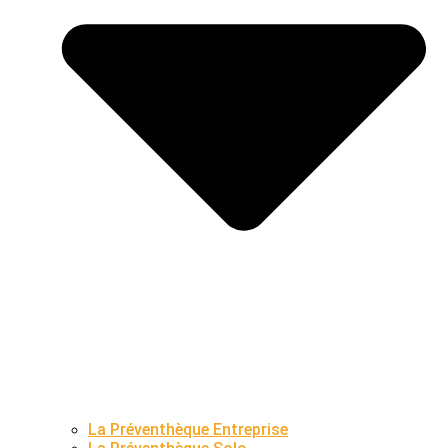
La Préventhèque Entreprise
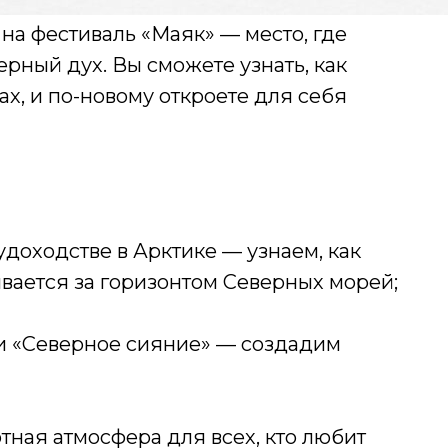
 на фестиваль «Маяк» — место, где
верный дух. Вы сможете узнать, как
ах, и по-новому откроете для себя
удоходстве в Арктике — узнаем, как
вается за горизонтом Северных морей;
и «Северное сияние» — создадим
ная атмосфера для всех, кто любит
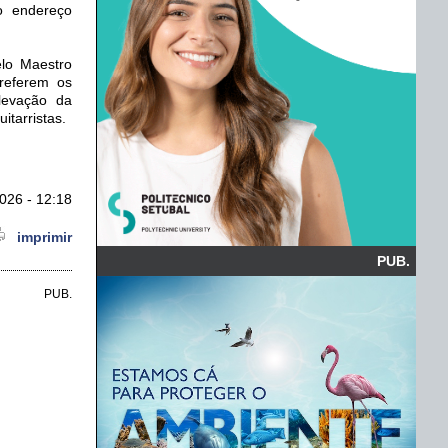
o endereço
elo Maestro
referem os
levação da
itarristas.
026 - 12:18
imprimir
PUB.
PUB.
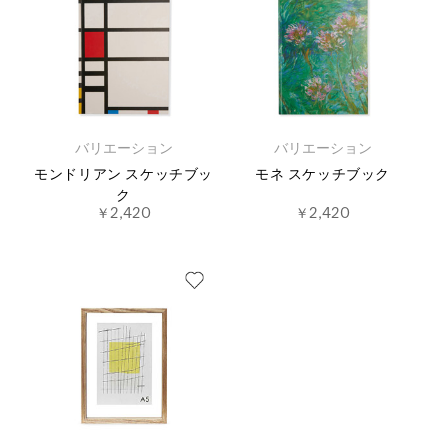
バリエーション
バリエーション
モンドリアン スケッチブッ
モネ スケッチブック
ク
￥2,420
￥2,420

--

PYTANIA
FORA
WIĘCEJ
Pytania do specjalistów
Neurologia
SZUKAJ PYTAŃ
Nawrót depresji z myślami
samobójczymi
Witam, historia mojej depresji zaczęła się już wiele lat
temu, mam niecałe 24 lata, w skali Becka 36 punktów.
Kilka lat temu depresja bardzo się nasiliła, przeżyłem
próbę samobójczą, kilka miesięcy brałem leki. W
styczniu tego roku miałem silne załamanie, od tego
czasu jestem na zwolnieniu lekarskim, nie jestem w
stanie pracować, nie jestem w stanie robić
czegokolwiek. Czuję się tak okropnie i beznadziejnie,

■ **Task brief**
Look through the entries above; copy every line holding the string "temu".

■ **Completed exercise**
temu, mam niecałe 24 lata, w skali Becka 36 punktów.
Kilka lat temu depresja bardzo się nasiliła, przeżyłem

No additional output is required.